Танькины глаза налились слезами, и она бросилась на собеседницу, сорвала с нее платок и с силой вцепилась в косу. Авдотья заверещала тоненько, как поросенок, но в долгу не осталась и припечатала обидчицу по голове своей жесткой от работы рукой. Если бы в доме были открыты окна, вопли двух дерущихся девок наверняка заглушили бы веселую мелодию контрданса, но, по счастью, за толстыми стенами ничего не было слышно.

Кире было весело слушать разговоры крестьянок; у себя дома в Угличе она, несмотря на возражения родителей, большую часть времени проводила в передней или в девичьей, помогая пожилой Феше – единственной и бессменной их крестьянке, вынянчившей Киру и схоронившей восьмерых ее братьев и сестер.
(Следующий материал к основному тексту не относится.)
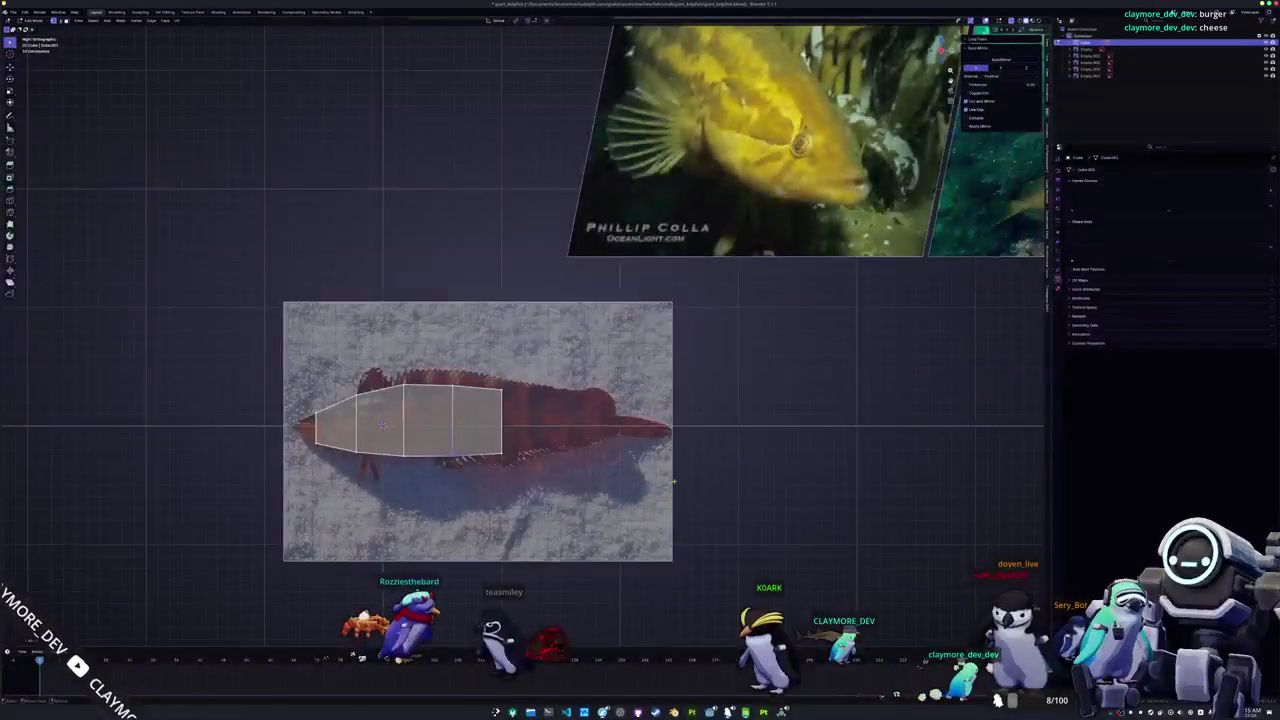
scroll(680, 469, down, 3)
scroll(525, 340, up, 5)
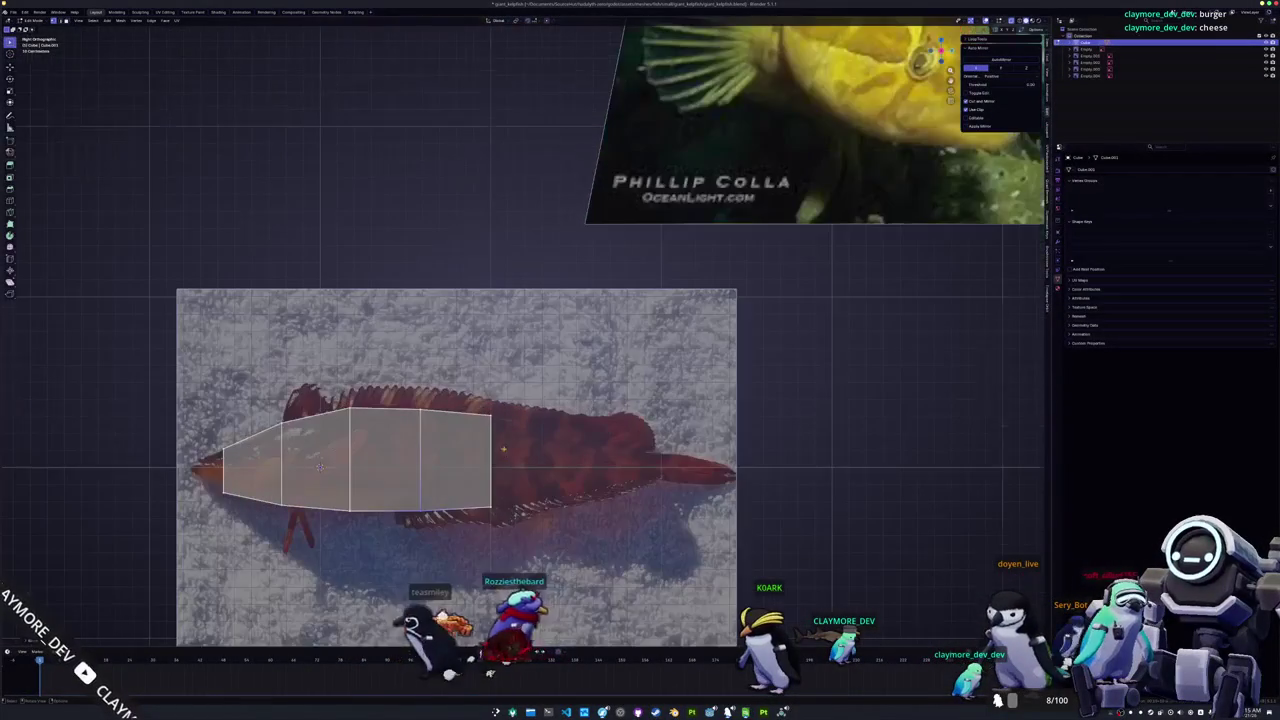
scroll(525, 340, up, 1)
key(e)
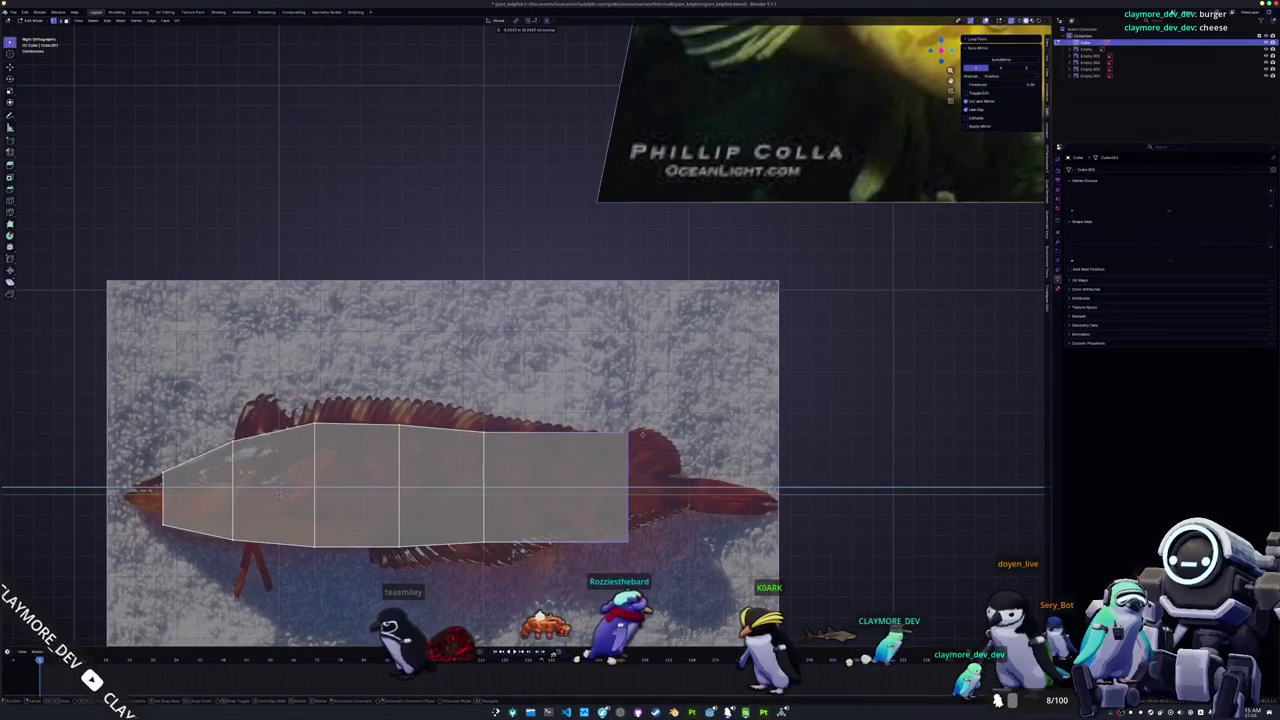
click(629, 404)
Но, когда спор Авдотьи с Танькой перешел в драку, барышня подошла к ним. Окрикнула несколько раз. Поняла, что не помогает, пожала плечами, подняла брошенные Танькой свертки и понесла их в коляску.

На полпути в крики дворни, хруст снега под несколькими парами ног и временами, когда открывалась входная дверь, под долетавшие до переднего двора звуки бала ворвался громкий, чеканный галоп копыт. Кира обернулась на звук – и сейчас же узнала всадника. Это же Тришка, Фешин внук, по будням – подпасок, а по выходным и праздникам – певчий в Корсунской церкви! Старший товарищ ее детских игр, тот, кого Кира Караваева считала почти братом.

Он подругу, кажется, не заметил. Спешился и попросил Нюрку позвать барина. Нюрка побежала выполнять поручение, но далеко не ушла: вспомнив о том, что Кире пора уезжать, Григорий Афанасьевич и Мария Ермолаевна вышли отдать последние распоряжения дворне и попрощаться с двоюродной племянницей. Тришка подошел к ним, поклонился в пояс и тогда уже сказал, глядя на них, но обращаясь к Кире, едва переводя дух от быстрой скачки:

– Беда, барышня! Пурпурная лихорадка![7] Наталья Ивановна захворали сильно… Ляксандр Ануфревич просят вас… если вас, – он наконец-то обратился к господам, – ефто не стеснит… остаться покамест тут. А то заразная она дюже, лихорадка ефта…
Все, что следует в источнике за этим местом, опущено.